NAPA 401(k) Summit
Rachel Wilson NAPA
Rachel Wilson speaks at the 2018 NAPA 401(k) Summit

North Korean Hackers Should Keep Wealth Management Firms Up at Night

Morgan Stanley’s head of Cybersecurity for Wealth Management Technology reminded the NAPA 401(k) Summit crowd that state-sponsored crooks are stealing millions.

Any advisor who pictures teenagers in their parents’ basement when they think of computer hackers would be in for a rude awakening, according to a Morgan Stanley cybersecurity expert speaking on Sunday at the National Association of Plan Advisors annual 401(k) summit.

Cybersecurity threats to wealth managers and their clients aren’t are just coming from hobbyists. There are continuous, sophisticated and well-organized attacks on financial services firms by professionals from countries and independent groups alike, said Rachel Wilson, the head of Cybersecurity for Wealth Management Technology, Morgan Stanley. For those reasons and others, cybersecurity is “top of mind” for clients, and wealth managers need to be leery of the threat that has spurred a $90 billion cybersecurity industry, she said.

Wilson shared her perspectives on cybersecurity and the wealth management industry during a keynote presentation to a few hundreds attendees at the NAPA 401(k) Summit in Nashville on Sunday.

She’s been at Morgan Stanley just over a year now. Prior to working for the bank, Wilson spent nearly 15 years with the National Security Agency that included a stint running counter-terrorism operations.

A desire to continue to serve her country in the private sector is what Wilson said drove her to financial services. “This is people life’s work, this is their retirement plan … my job is to protect that legacy,” Wilson said.

Wilson told attendees that three major threats to financial services firms big and small right now are North Korea, hackers working on behalf of criminal organizations with malware and tricks that are difficult to spot.

To help fund itself, North Korea has approximately 6,000 professional hackers who, among other things, are in search of ways to steal money. They don’t just steal cryptocurrencies, either. Wilson said it’s widely believed that North Korea and groups it supports are behind digital bank heists that have successfully stolen millions of dollars from financial institutions, including a $60 million theft from Taiwan’s Far Eastern International Bank in October 2016.

“Sometime these are just like bank robberies except they don’t need the guns or the masks,” Wilson said.

State-sponsored attacks are the only ones that are severe.
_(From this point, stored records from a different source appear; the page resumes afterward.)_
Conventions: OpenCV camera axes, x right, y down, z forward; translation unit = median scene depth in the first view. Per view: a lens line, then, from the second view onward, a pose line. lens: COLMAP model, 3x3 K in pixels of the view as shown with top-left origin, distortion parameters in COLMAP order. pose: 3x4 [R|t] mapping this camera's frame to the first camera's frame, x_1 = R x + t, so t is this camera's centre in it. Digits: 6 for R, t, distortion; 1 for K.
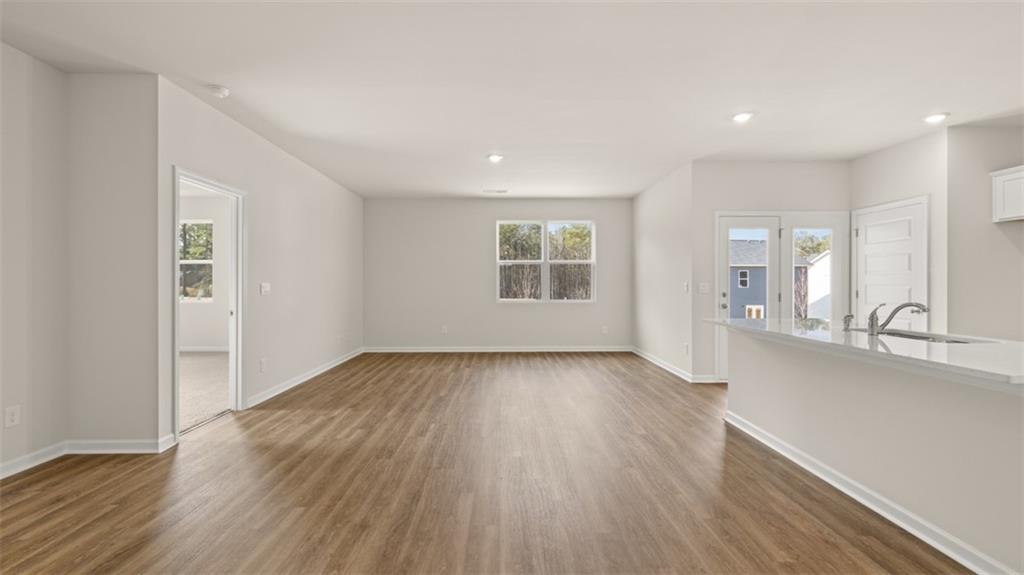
lens RADIAL K [[429.6, 0, 507.8], [0, 429.6, 283.7], [0, 0, 1]] dist [0.000938, -0.000209]
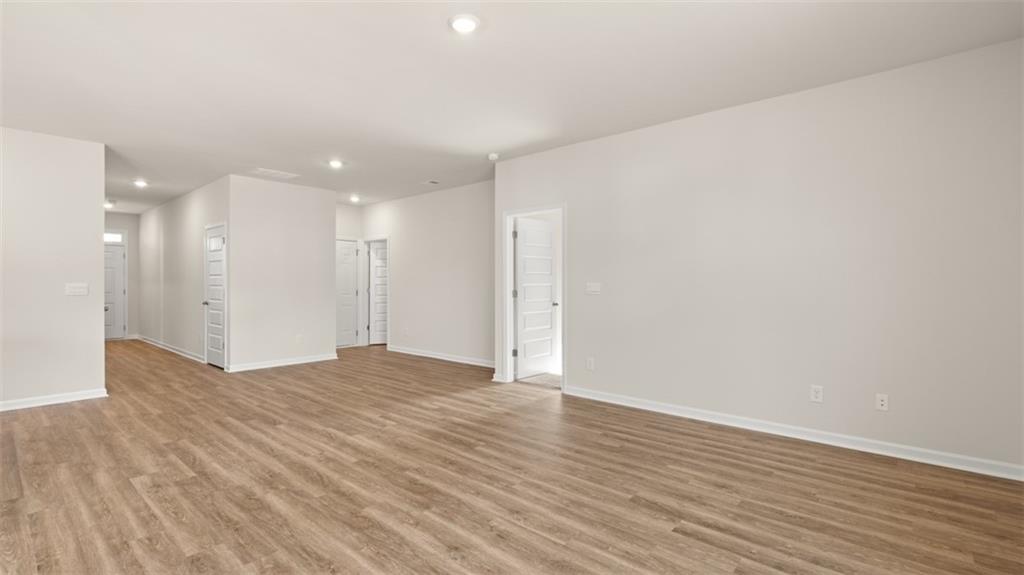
lens RADIAL K [[462.5, 0, 507.0], [0, 462.5, 283.5], [0, 0, 1]] dist [-0.005624, -0.000094]
pose [[-0.673948, 0.000535, -0.738779, 0.375012], [0.001354, 0.999999, -0.000511, 0.000449], [0.738778, -0.001345, -0.673948, 1.608982]]
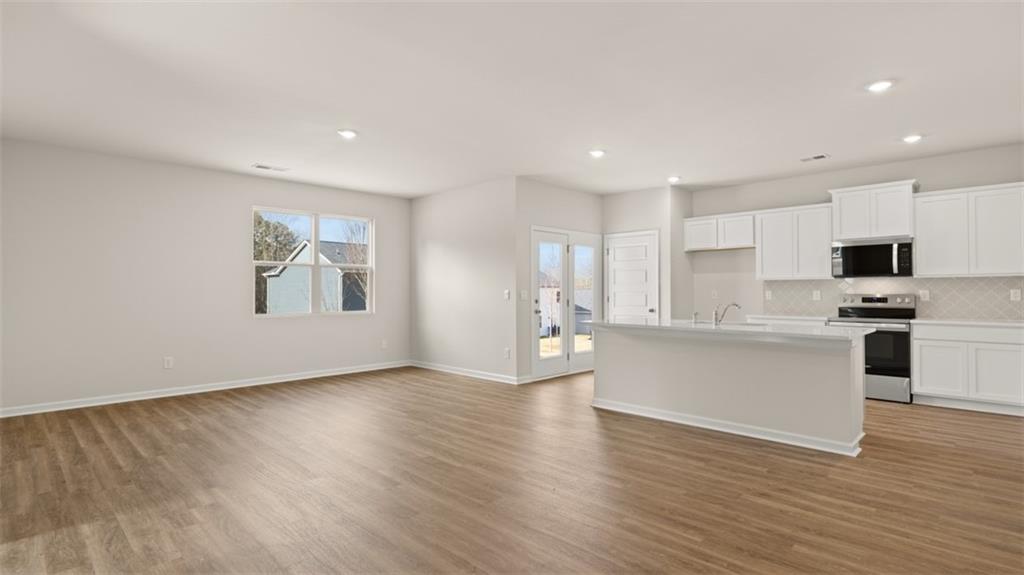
lens RADIAL K [[501.9, 0, 510.2], [0, 501.9, 286.2], [0, 0, 1]] dist [-0.000270, 0.000225]
pose [[0.711853, 0.005350, 0.702309, -0.542062], [0.003353, 0.999934, -0.011015, 0.000629], [-0.702321, 0.010196, 0.711787, 0.151094]]
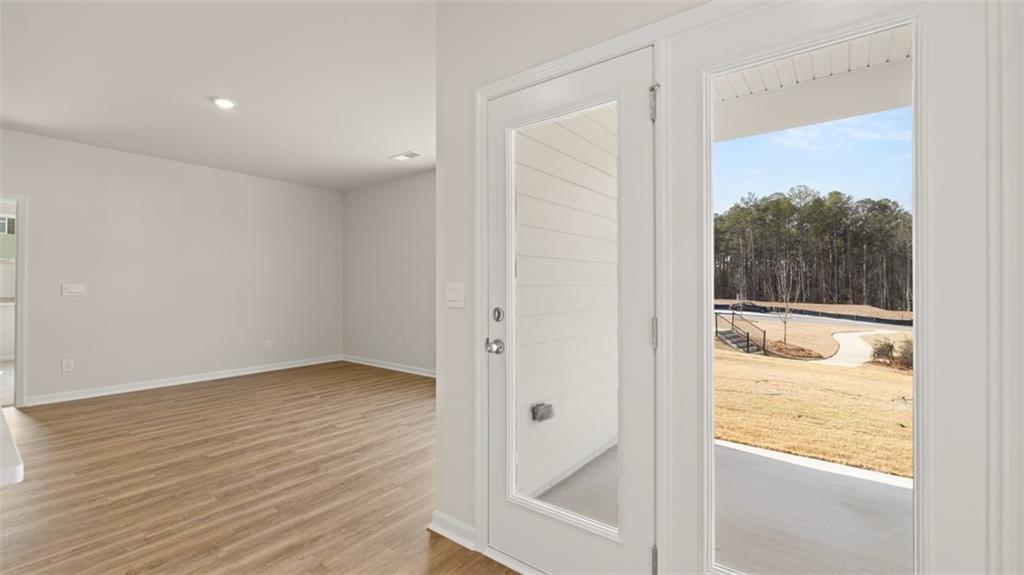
lens RADIAL K [[433.1, 0, 505.9], [0, 433.1, 283.2], [0, 0, 1]] dist [-0.001610, -0.000420]
pose [[0.779320, -0.003255, -0.626618, 0.880011], [0.000752, 0.999991, -0.004259, 0.001175], [0.626626, 0.002848, 0.779315, 0.861866]]
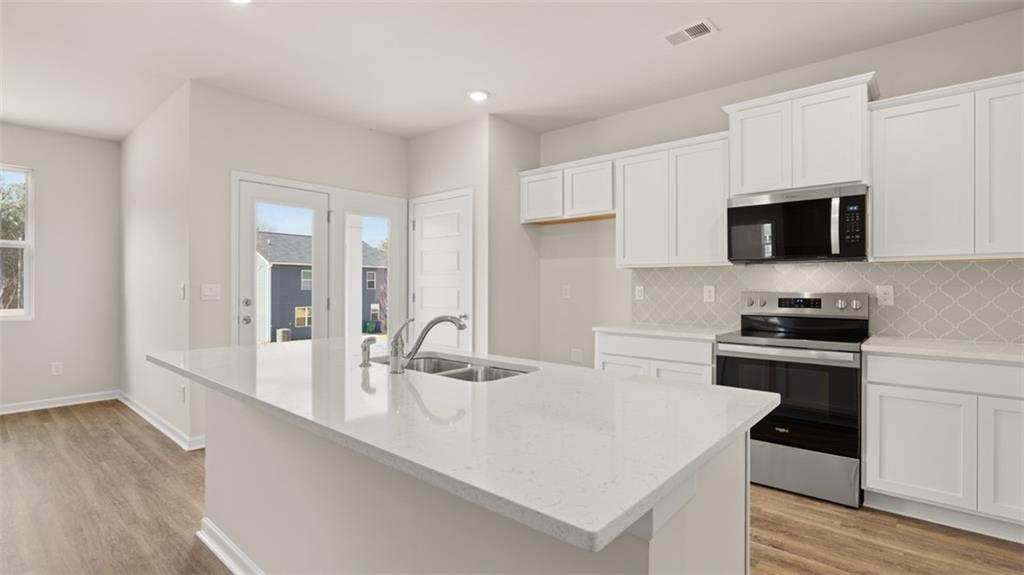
lens RADIAL K [[480.7, 0, 509.9], [0, 480.7, 285.7], [0, 0, 1]] dist [-0.008035, 0.000052]
pose [[0.669139, 0.000672, 0.743137, 0.276097], [-0.000955, 1.000000, -0.000044, 0.000492], [-0.743137, -0.000680, 0.669139, 0.264671]]
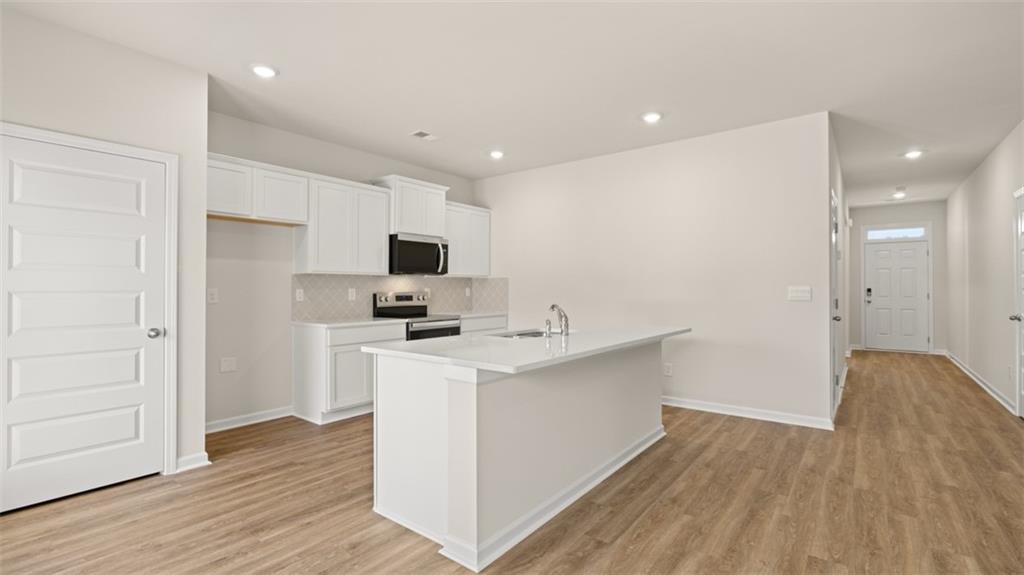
lens RADIAL K [[457.0, 0, 510.9], [0, 457.0, 284.5], [0, 0, 1]] dist [-0.004655, -0.000003]
pose [[-0.780712, 0.006094, 0.624861, 0.135335], [0.002195, 0.999973, -0.007009, -0.000916], [-0.624887, -0.004101, -0.780705, 1.197355]]
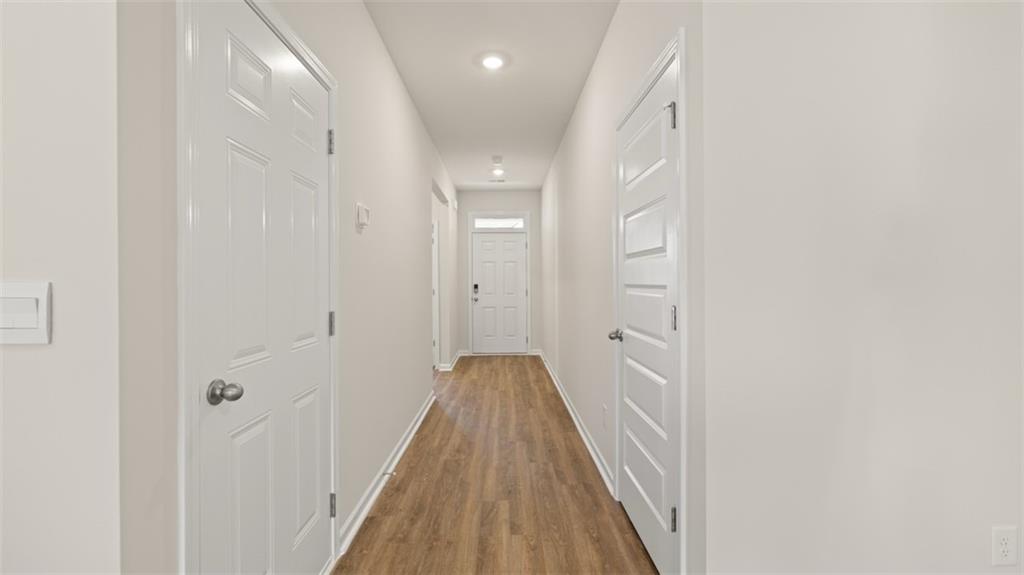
lens RADIAL K [[433.1, 0, 505.9], [0, 433.1, 283.2], [0, 0, 1]] dist [-0.001610, -0.000420]
pose [[-0.999963, 0.005647, 0.006418, 0.033623], [0.005655, 0.999983, 0.001199, 0.000088], [-0.006411, 0.001236, -0.999979, 0.307552]]
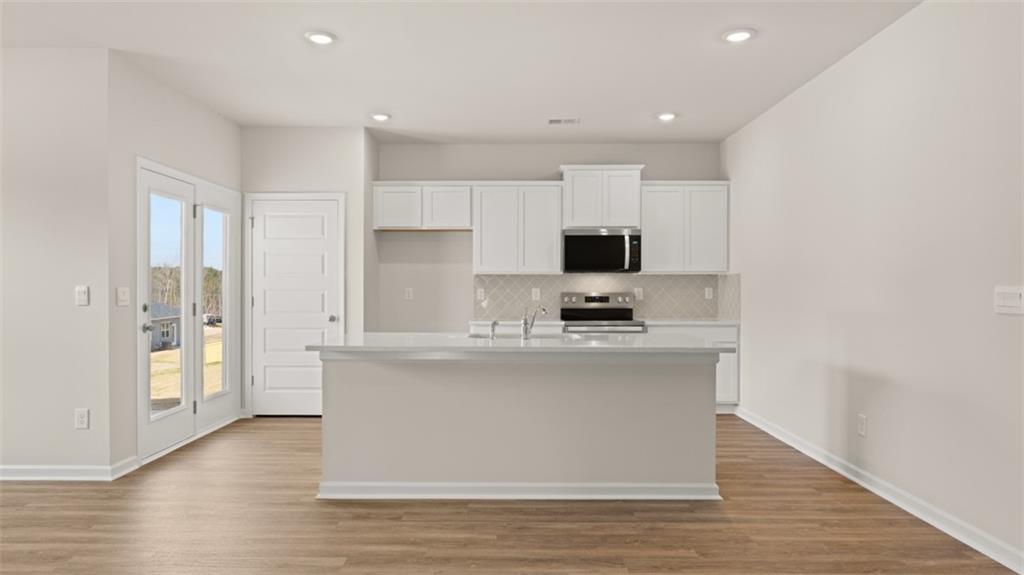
lens RADIAL K [[640.8, 0, 507.2], [0, 640.8, 290.0], [0, 0, 1]] dist [-0.000976, -0.000391]
pose [[0.019745, -0.003188, 0.999800, -0.391525], [0.000800, 0.999995, 0.003173, -0.000436], [-0.999805, 0.000737, 0.019748, 0.606736]]
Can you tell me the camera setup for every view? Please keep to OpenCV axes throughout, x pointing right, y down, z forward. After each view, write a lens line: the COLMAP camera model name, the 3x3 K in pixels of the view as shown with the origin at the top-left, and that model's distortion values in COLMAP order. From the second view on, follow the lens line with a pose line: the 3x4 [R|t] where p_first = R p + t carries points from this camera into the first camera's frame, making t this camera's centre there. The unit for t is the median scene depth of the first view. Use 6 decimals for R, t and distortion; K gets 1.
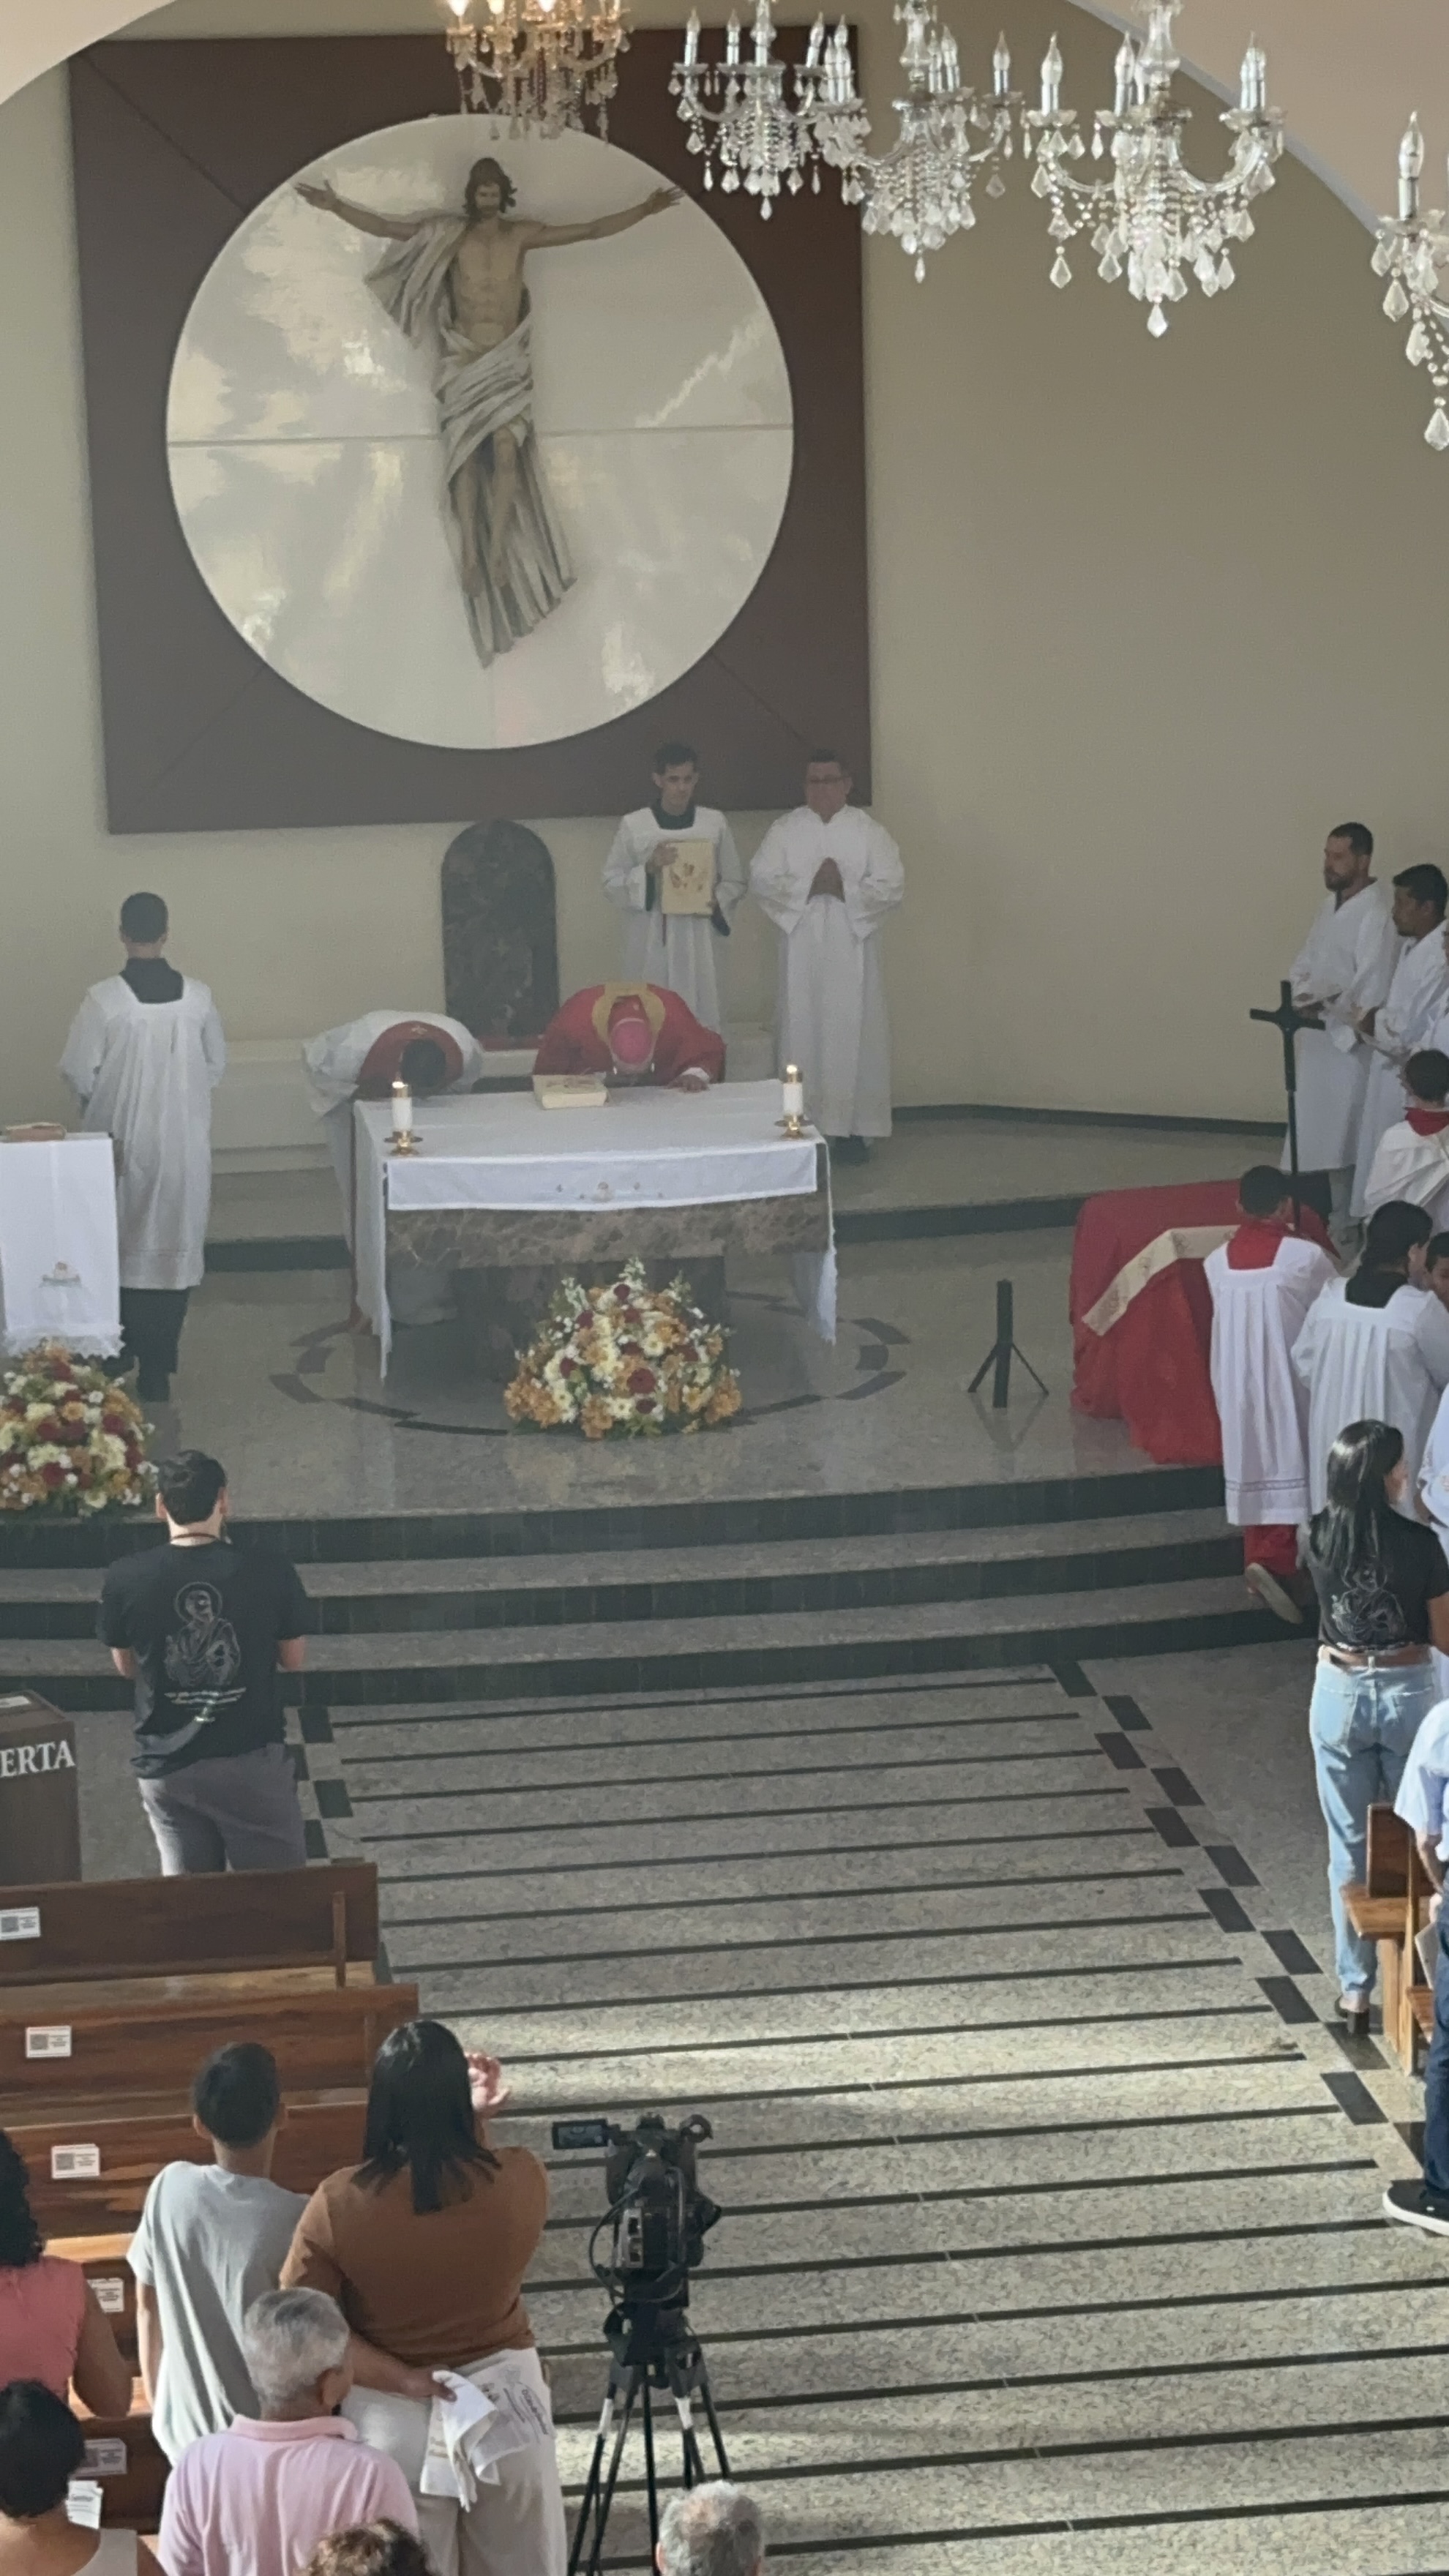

Wilson said the hackers working for governments like North Korea’s aren’t paid a lot of money, so on nights and weekends they offer themselves as for-hire mercenaries on the dark web, stealing information or creating software for other hackers to use.

Some hackers have intentions beyond monetary gain, too. So-called “hacktivists” use their software skills to support causes they believe in and financial services firms just land in their sights. Wilson said Canadian banks are constantly threatened because they work with and capitalize Canada’s prominent oil and gas industry, which hacktivists might oppose.

It’s safe to say few financial advisors have the cybersecurity expertise Wilson has, which is why banks hire people like her. But Wilson said she and her team can only do so much—that advisors and employees are the “weakest link in the chain.”

“Eighty percent of this is making sure your IT departments are doing the right things, and they know how to do that,” Wilson said.

What might seem like mundane tasks—downloading software patches, good password habits and even separating personal and business hardware—are critical to making sure any advisory business and its clients are safe.

Wilson keeps her personal and her work devices separate and said advisors should consider doing the same, so that they aren’t on websites or entering information on one that could be used to compromise the other.

She also recommended that everyone use virtual private networks (VPNs) and avoid public power cord stations and reject offers from rideshare service drivers to charge your phone in their vehicle, which could give someone access to your phone.